Les hommes, en échafaudant leurs connaissances ou en établissant des sociétés, n’ont jamais pu créer, a priori, un système parfait, ni même indéfiniment perfectible.
Dans le domaine scientifique, ils bâtissent un système provisoire avec des jalons, des hypothèses, pour pouvoir continuer leurs recherches. À un moment donné, les connaissances acquises font craquer le cadre du système général (et des hypothèses périmées) jusqu’alors admis, et, un nouveau système (c’est-à-dire une nouvelle explication générale et hypothétique) s’impose par révolution et malgré les clameurs des vieilles barbes. Il n’y a pas de progrès possible sans cette rupture.
De même, les sociétés humaines sont des arrangements provisoires. Certes, on peut modifier ces arrangements, mais dans des limites assez restreintes si l’on reste dans le cadre du système. Pour avoir un progrès véritable, il faut, à un moment donné, passer d’un système dans un autre, et, pour cela, briser le cadre du premier système, sans quoi les réformes ne donnent plus aucun effet.

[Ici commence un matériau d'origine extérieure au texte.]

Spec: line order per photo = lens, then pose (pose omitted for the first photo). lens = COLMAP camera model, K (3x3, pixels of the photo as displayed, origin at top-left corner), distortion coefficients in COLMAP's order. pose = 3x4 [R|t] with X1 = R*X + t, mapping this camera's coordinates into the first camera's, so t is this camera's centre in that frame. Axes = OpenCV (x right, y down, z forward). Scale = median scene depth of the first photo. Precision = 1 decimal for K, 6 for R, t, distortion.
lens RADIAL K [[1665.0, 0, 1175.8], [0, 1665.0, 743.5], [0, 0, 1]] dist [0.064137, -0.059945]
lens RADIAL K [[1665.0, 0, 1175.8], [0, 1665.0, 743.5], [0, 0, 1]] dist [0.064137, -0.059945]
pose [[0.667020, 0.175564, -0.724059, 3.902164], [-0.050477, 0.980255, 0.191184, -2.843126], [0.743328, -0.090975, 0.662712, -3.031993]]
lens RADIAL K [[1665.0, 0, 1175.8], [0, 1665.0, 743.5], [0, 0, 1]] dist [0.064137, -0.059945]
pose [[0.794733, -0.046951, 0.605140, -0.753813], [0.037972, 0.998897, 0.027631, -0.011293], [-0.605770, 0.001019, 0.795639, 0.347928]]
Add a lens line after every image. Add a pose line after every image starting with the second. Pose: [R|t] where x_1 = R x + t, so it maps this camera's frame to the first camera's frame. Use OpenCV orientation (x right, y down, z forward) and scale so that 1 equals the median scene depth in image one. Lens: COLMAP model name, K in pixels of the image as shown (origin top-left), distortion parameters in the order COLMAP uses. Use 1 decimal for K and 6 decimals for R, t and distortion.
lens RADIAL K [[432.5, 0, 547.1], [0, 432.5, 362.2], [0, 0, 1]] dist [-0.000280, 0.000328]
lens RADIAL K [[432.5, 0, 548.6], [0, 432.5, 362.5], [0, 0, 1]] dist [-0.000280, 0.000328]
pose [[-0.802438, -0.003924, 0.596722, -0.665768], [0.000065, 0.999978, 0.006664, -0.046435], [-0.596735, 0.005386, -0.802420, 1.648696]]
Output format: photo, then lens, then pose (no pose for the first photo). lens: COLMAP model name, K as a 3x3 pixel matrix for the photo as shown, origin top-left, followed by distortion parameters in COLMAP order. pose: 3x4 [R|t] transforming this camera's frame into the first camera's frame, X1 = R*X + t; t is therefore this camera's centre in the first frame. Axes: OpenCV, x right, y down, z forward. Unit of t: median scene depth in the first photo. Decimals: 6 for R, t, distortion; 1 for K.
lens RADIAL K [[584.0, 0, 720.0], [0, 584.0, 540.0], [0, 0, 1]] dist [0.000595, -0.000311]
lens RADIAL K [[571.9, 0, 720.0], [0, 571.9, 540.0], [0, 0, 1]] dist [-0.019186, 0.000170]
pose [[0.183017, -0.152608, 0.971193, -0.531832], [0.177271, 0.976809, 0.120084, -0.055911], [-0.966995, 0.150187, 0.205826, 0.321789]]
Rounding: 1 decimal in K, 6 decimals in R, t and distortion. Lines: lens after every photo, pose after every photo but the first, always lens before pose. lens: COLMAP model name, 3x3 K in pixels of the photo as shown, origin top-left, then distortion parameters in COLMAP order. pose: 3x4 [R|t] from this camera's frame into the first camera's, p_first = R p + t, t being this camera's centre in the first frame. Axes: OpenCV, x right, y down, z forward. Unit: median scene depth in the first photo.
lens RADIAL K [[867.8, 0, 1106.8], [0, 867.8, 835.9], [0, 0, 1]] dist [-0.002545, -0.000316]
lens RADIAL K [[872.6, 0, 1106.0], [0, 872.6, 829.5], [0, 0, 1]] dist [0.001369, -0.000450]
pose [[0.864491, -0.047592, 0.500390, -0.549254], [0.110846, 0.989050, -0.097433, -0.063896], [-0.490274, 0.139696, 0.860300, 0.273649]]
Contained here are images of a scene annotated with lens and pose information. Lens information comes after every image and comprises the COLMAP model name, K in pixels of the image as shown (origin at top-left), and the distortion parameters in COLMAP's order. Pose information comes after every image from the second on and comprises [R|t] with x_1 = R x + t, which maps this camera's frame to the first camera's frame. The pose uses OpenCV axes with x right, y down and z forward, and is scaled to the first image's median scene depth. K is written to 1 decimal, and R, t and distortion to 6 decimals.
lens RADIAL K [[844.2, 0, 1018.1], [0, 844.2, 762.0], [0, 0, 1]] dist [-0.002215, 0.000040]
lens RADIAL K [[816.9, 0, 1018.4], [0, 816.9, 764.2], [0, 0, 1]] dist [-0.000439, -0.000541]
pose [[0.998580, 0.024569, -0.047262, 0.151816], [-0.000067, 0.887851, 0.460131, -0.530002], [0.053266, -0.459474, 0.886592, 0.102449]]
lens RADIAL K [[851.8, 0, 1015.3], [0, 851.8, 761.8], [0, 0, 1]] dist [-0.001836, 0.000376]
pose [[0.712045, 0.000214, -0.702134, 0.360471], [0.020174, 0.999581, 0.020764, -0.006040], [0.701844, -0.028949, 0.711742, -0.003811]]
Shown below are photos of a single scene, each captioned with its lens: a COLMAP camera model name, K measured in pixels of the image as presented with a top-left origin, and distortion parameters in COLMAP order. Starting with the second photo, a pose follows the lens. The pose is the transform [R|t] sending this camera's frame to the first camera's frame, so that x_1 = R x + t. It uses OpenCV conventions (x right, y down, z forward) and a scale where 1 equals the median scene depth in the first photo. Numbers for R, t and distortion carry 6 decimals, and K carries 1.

Je ne dis pas que cette révolution doive être violente et sanglante. Mais les réactionnaires et les gens nantis considèrent toujours leurs privilèges comme immuables et s’opposent à tout changement de système. Les réformes, après quelques améliorations, finissent par tourner en rond dans le cadre fermé où nous enferme l’entêtement égoïste des gens en place, qui disposent en même temps de toutes les forces de coercition.
Si Astié veut bien me permettre cette comparaison, je lui dirai que le remplacement de la dentition de lait par la dentition permanente est une sorte de révolution. La plupart des dents de lait tombent seules, et il est bien rare qu’on ait recours pour les extraire au davier du dentiste. Espérons que dans la vie sociale on aura de moins en moins recours au davier. Disons aussi que pour que les dents de lait tombent, il faut qu’il y ait déjà, au-dessous, des dents de remplacement.